Records from a dataset
____________

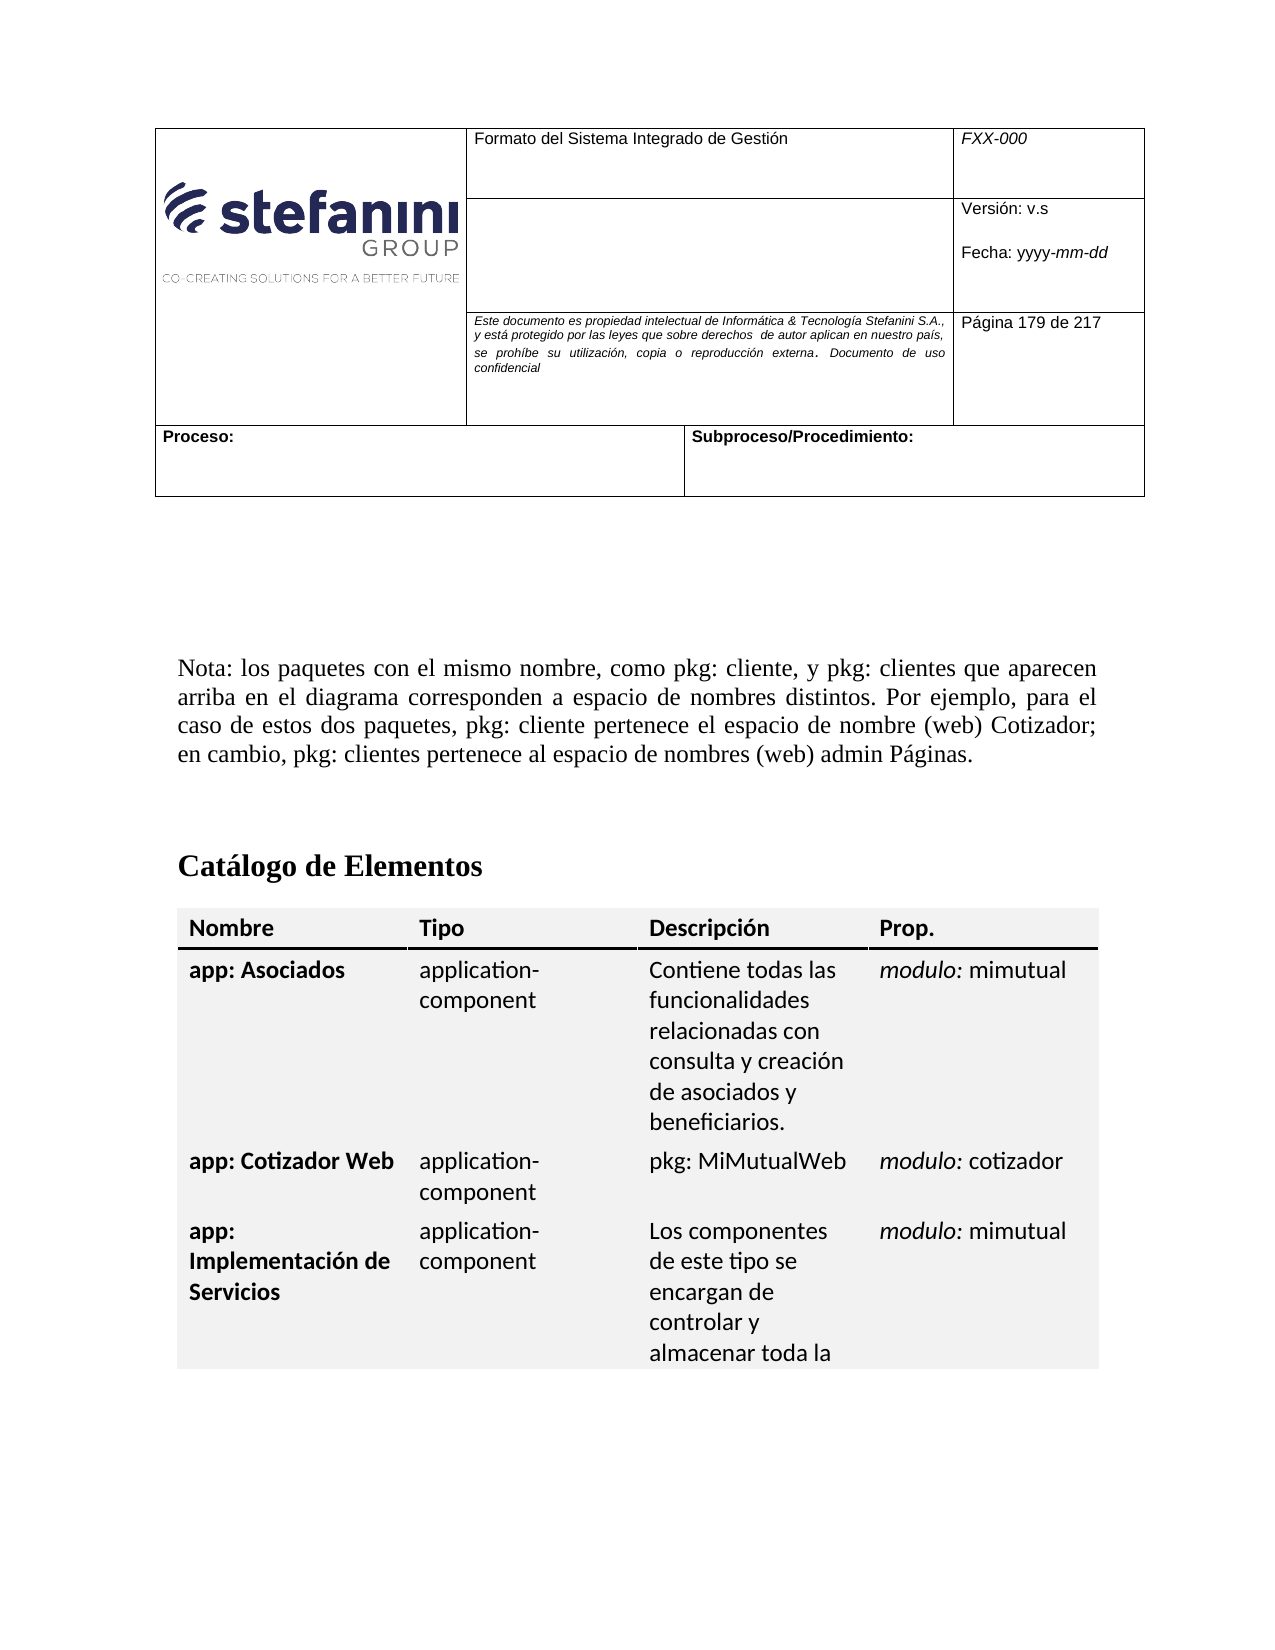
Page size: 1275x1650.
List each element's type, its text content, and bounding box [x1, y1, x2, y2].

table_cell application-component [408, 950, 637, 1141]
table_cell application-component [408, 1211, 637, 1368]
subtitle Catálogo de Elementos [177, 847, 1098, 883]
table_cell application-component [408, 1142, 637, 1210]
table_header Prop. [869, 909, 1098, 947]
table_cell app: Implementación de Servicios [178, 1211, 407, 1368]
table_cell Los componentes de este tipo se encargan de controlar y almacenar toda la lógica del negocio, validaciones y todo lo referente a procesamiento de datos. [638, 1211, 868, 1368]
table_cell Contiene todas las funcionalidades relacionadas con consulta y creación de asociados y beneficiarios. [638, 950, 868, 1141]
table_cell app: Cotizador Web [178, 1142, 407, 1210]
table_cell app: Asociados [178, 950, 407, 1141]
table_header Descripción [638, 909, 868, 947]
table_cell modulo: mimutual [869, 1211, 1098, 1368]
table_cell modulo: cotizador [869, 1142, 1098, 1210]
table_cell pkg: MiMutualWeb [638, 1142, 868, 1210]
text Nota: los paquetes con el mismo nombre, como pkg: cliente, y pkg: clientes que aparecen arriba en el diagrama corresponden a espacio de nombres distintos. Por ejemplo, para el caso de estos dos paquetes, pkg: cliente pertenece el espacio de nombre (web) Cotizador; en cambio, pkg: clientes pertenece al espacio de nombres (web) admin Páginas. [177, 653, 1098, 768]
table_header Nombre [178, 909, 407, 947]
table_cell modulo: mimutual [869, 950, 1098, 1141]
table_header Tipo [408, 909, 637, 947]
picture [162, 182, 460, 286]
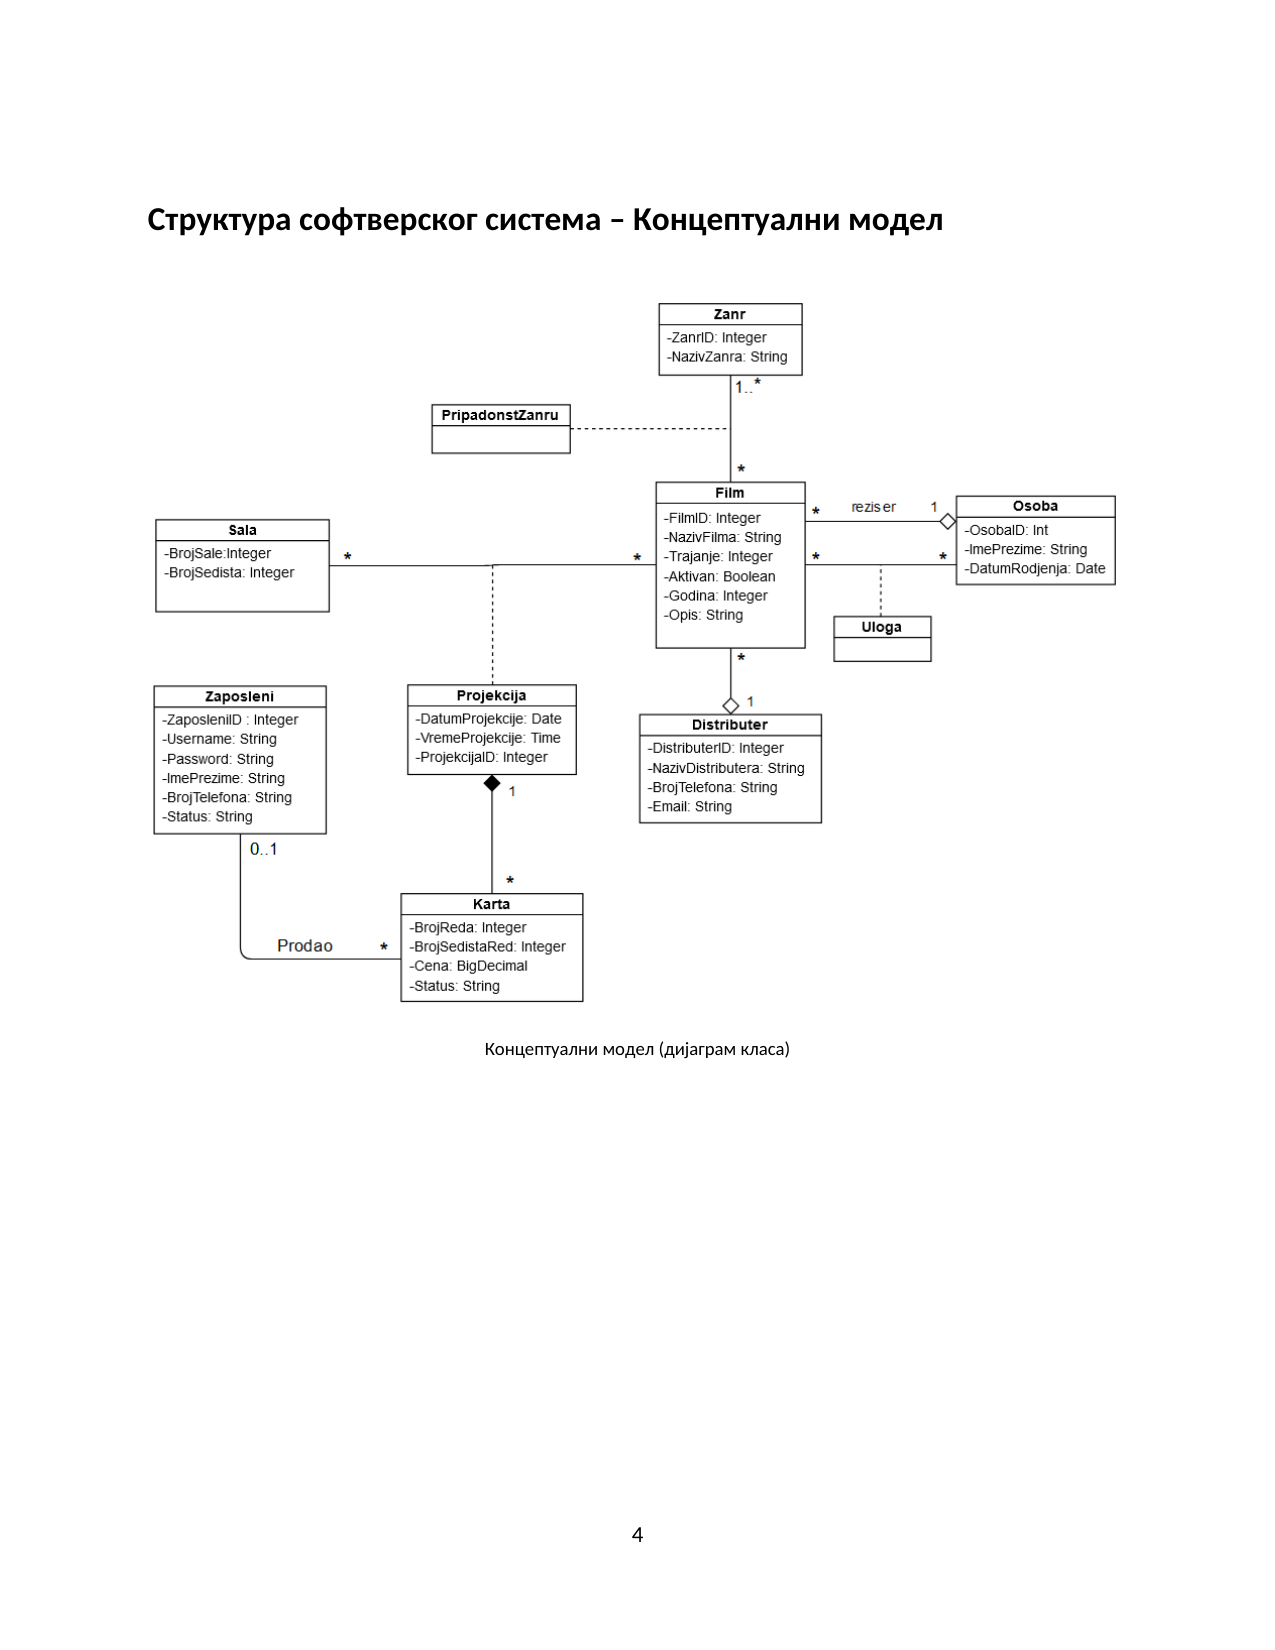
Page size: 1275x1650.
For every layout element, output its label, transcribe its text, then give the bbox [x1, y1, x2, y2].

____________

- Work to complete: Repeat every record exactly, but not the pictures.

- Written answer:
Page size: 1275x1650.
List each element's type, its text content, and bounding box [x1, y1, x2, y2].

table_cell application-component [408, 950, 637, 1141]
table_cell application-component [408, 1211, 637, 1368]
subtitle Catálogo de Elementos [177, 847, 1098, 883]
table_cell application-component [408, 1142, 637, 1210]
table_header Prop. [869, 909, 1098, 947]
table_cell app: Implementación de Servicios [178, 1211, 407, 1368]
table_cell Los componentes de este tipo se encargan de controlar y almacenar toda la lógica del negocio, validaciones y todo lo referente a procesamiento de datos. [638, 1211, 868, 1368]
table_cell Contiene todas las funcionalidades relacionadas con consulta y creación de asociados y beneficiarios. [638, 950, 868, 1141]
table_cell app: Cotizador Web [178, 1142, 407, 1210]
table_cell app: Asociados [178, 950, 407, 1141]
table_header Descripción [638, 909, 868, 947]
table_cell modulo: mimutual [869, 1211, 1098, 1368]
table_cell modulo: cotizador [869, 1142, 1098, 1210]
table_cell pkg: MiMutualWeb [638, 1142, 868, 1210]
text Nota: los paquetes con el mismo nombre, como pkg: cliente, y pkg: clientes que aparecen arriba en el diagrama corresponden a espacio de nombres distintos. Por ejemplo, para el caso de estos dos paquetes, pkg: cliente pertenece el espacio de nombre (web) Cotizador; en cambio, pkg: clientes pertenece al espacio de nombres (web) admin Páginas. [177, 653, 1098, 768]
table_header Nombre [178, 909, 407, 947]
table_cell modulo: mimutual [869, 950, 1098, 1141]
table_header Tipo [408, 909, 637, 947]
picture [162, 182, 460, 286]
Page size: 1275x1650.
For every layout element, output its label, transcribe its text, then give the bbox [x1, y1, x2, y2].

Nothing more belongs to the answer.